At the moment the MB is facing several challenges. These include:
1. Possible confrontation with the military if the MB insisted not to give the military certain privileges in the new Egypt.
2. An impatient population that will expect the MB-led parliament to bring a fast solution to the already declining economy.
3. Salafi groups who will insist on a very strict interpretation of Islam. For example, the Salafi groups already started to object to accepting loans from international banks as they see it as Rebba (usury) which is “Haram” or forbidden in Islam.
4. The young revolutionists who accuse them of betraying the revolution. In fact, in the recent demonstrations of the Jan. 25 anniversary the revolutionists physically attacked members of the MB, raised their shoes against them (a very insulting thing to do in the Arab culture), and cursed them loudly in public prayer that was joined by thousands.
5. Divisions within the MB as several young members started to feel that their leadership was losing its moral character. For example, the daughter of Akram Al-Sheer (a leading member within the MB) had a fight over the phone with the Murshid (supreme guide) of the MB and decided to resign from the organization after he hung up.
All the above factors have put the MB in a situation where they cannot fail in bringing fast economic success for the country; otherwise, the above powers will unite against it and end their political dream to rule the country.
The U.S. should use this moment to their benefit as the MB is starting to worry that they may not be able to solve the current economic problems of Egypt. Recently, the MB started to say that no single faction in the society can solve the problems in the country by itself. This has been said to escape from being entirely responsible if the economy falls even steeper after they come to power, as their failure will abort their dream to prove that “Islam is the solution.”
The current situation gives the U.S. an advantage over the MB as the group will not risk Egypt losing billions of dollars in U.S. aid and other forms of support. Losing such a large monetary amount can significantly threaten their political future and risk the concept of Islamic revival.

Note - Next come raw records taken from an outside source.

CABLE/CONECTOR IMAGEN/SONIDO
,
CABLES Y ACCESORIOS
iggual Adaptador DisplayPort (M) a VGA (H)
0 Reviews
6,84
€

In fact, one of the most effective ways to tame the MB is notify them that if they worked against U.S. interests or break the former commitments of the country, the U.S. aid that typically goes to Egypt will go to Israel instead. This will place the MB in a situation where any decision that they may initiate against U.S. interests will turn out to be beneficial, to whom they consider to be their worst enemy, Israel.
In addition, The U.S. needs to direct the various human rights organizations, which are supported by U.S. federal money, to have a strong humanitarian arm that plays a more social role within society. This could include food banks to distribute low-cost food to the poor and supporting their creation of small projects.

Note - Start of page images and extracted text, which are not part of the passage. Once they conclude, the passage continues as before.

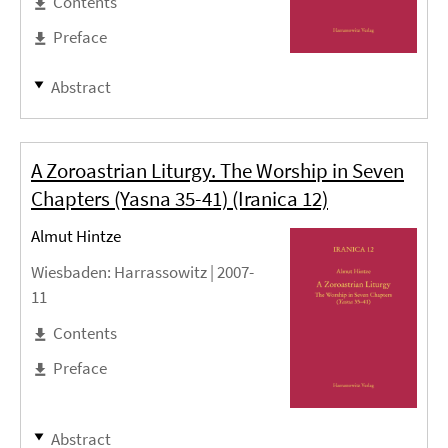
Contents
Preface
Abstract
A Zoroastrian Liturgy. The Worship in Seven
Chapters (Yasna 35-41) (Iranica 12)
Almut Hintze
Wiesbaden
: Harrassowitz |
2007-
11
Contents
Preface
Abstract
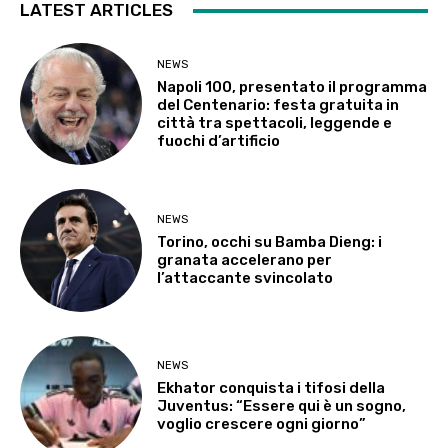
LATEST ARTICLES
NEWS
Napoli 100, presentato il programma
del Centenario: festa gratuita in
città tra spettacoli, leggende e
fuochi d’artificio
NEWS
Torino, occhi su Bamba Dieng: i
granata accelerano per
l’attaccante svincolato
NEWS
Ekhator conquista i tifosi della
Juventus: “Essere qui è un sogno,
voglio crescere ogni giorno”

The organizations in Egypt that are supported by the U.S. must give more care to such humanitarian efforts so that seculars and liberals can defeat the Islamists in the next elections — rather than putting their main focus on standing against the military. The latter approach pushes the military toward the Islamists and risks bringing the more suppressive Islamists who will overpower the population in the name of Islam.
In conclusion, the current complex situation in Egypt needs a U.S. strategy that puts its interests as a priority and deals with the current realities.
The U.S. needs to back the military in having full control over the armed forces (as long as they keep the U.S. interests in the region), use the power of the U.S. aid to Egypt to influence the MB, and direct the U.S. financed organizations in the country to give more care to humanitarian — rather than political — efforts.